One’s head is full of Pindell as one moves on to the Fruitmarket’s new Warehouse space, currently hosting a site-specific installation by sculptor Jyll Bradley. Pardes is a grid of slanted perspex panels supported by diagonal wooden beams. Seen from one angle it seems to cut across the tall brick-lined space; from another it creates a new space which the gallery hopes will be used for events and performances.
The forms, we are told, are inspired by the artist’s research into the history of Scottish fruit growing: slanted greenhouses built in walled gardens or on sheltered slopes to maximise warmth and light. Bradley has used live-edge perspex which draws in the available light (not very much, in this space) and pushes it to the edges so each panel appears illuminated.
The ideas she is hoping to evoke are to do with growth, light and sustenance through winter, the coming together of man and nature in plant cultivation – the title comes from the word which gives us “paradise” – though the use of perspex seems to work against this somewhat, being hard-edged, man-made and not very sustainable.

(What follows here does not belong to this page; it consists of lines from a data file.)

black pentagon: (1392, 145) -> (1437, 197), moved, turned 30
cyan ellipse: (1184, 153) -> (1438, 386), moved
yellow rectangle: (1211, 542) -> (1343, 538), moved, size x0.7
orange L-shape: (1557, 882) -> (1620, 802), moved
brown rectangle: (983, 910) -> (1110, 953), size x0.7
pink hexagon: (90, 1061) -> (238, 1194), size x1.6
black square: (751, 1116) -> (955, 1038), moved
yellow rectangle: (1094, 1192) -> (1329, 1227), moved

This is the gamble of minimalism. Its success depends on the pieces falling into place and opening up a range of themes and resonances for the viewer. If it succeeds, it becomes a space to spend time and meditate on these ideas. If it doesn’t – and it didn’t for me, though this could be down to my failure as a viewer – it appears accomplished but sterile, less than the sum of its parts, a plastic garden where nothing grows.